The Brussels sanctions are causing damage to both economies and households, Kocsis warned, adding that increased energy prices are leading to an economic downturn. In the autumn session, work must be done to ensure that there are no sanctions, said the faction leader.

The faction leader of the Christian Democratic People’s Party (KDNP), István Simicskó, indicated that the fundamental problems are due to the war and the bad response from Brussels.

“In all cases, when important issues of national destiny have to be decided, we must ask the people,” he said.

Simicskó added that Tibor Navracsics will continue working in the KDNP faction after the technical obstacles to the minister of regional development changing his parliamentary group have been removed.

“Navracsics already indicated before the inaugural session of the National Assembly that he wanted to join the faction of the KDNP. It is also important for us that the big strategic goals, such as family subsidies, do not stop. These will be expanded again from the middle of the cycle, from 2024,” said the Christian Democrat politician.

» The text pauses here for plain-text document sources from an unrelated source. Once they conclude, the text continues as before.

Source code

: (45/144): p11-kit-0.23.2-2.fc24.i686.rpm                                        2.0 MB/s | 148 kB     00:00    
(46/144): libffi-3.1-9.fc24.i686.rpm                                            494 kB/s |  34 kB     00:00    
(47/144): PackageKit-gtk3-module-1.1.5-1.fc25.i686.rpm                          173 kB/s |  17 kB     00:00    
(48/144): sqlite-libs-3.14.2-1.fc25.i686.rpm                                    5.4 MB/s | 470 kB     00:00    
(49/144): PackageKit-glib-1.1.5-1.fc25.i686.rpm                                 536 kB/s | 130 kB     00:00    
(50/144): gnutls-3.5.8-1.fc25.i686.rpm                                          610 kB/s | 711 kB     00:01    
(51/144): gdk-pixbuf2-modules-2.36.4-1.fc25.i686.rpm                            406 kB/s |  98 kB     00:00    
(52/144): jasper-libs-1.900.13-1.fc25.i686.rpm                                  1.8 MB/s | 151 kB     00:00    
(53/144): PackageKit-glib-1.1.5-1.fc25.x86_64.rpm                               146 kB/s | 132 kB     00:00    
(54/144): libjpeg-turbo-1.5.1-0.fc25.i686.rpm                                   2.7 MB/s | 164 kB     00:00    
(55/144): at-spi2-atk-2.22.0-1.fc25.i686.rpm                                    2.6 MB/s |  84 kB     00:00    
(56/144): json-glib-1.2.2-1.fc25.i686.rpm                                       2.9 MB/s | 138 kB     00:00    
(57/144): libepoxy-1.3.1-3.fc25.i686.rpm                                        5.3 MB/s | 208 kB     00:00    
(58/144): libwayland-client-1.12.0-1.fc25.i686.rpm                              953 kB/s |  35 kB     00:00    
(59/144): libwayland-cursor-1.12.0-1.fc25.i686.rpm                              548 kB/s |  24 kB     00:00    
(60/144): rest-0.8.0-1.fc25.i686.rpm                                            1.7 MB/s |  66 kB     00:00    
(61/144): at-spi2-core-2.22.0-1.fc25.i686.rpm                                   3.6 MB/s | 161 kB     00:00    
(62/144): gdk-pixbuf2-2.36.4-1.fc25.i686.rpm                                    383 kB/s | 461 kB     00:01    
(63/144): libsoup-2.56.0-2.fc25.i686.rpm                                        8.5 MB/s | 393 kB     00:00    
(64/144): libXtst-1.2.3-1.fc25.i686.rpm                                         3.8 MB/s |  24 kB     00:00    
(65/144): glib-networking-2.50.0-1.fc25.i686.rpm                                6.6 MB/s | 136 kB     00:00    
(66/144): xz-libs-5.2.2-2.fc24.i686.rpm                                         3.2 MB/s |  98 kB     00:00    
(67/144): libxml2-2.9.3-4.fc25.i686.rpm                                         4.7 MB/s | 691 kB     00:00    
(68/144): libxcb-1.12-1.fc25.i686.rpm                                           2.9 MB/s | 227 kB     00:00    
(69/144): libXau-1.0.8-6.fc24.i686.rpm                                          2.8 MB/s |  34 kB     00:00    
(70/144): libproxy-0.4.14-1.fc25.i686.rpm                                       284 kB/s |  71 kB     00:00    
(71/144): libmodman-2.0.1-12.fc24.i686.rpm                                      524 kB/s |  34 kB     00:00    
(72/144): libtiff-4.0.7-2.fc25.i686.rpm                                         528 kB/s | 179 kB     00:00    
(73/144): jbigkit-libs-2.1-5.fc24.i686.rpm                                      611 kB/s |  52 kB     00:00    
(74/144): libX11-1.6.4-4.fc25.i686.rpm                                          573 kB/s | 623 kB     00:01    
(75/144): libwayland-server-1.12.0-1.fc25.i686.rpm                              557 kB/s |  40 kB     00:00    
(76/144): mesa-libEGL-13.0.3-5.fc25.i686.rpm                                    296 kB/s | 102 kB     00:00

In response to a question from Magyar Nemzet, Kocsis said that he expects a lot of interest and many participants in the national consultation. Simicskó added that the consultation can set an example for other European countries as well.

The Hungarian opposition also reacted to the new national consultation initiated by Fidesz and KDNP. According to DK, it makes no sense to consult on the EU sanctions against Russia, which were all approved by Prime Minister Viktor Orbán. DK wrote that Fidesz faction leader Máté Kocsis announced that “despite the livelihood crisis and the alleged government savings,” another national consultation will be launched, this time on sanctions.